# Kaleidescape Cinema One



## tripplej (Oct 23, 2011)

Kaleidescape recently introduced the Cinema One. -- the more affordable media server in their line.

Granted it is a blu ray player on steroids but it is a nice way to keep all your dvds in one place and easily can get what you want to see from your collection.

Anybody use these Kaleidescape units? Any thoughts?


----------



## lcaillo (May 2, 2006)

I have not used their systems since some of the earliest implementations, but even then it was impressive. Rather expensive, but very cool.


----------



## tripplej (Oct 23, 2011)

I am interested in this unit due to the advantage that I can put all my dvds in one spot and can easily get to what I want to watch very quickly.

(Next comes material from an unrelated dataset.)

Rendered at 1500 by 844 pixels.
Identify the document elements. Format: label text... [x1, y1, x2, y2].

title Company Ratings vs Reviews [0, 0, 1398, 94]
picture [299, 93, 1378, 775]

Plus, for a nominal fee, upgrade to blu or 4K (eventually).. 

The only drawback is that I don't know if the dvd player they use is equal to an Oppo for example..


----------



## Almadacr (May 5, 2011)

I think that it will be cheaper to build a super PC for 1/3 of the price . At $4000 it's not for everyone .


----------



## lcaillo (May 2, 2006)

The smooth integration with home automation systems and not having to build it is what will likely attract most users. Most customers for this will be those with more than just a home theater. The ones we did were in home with extensive automation and it is very nice for that.


----------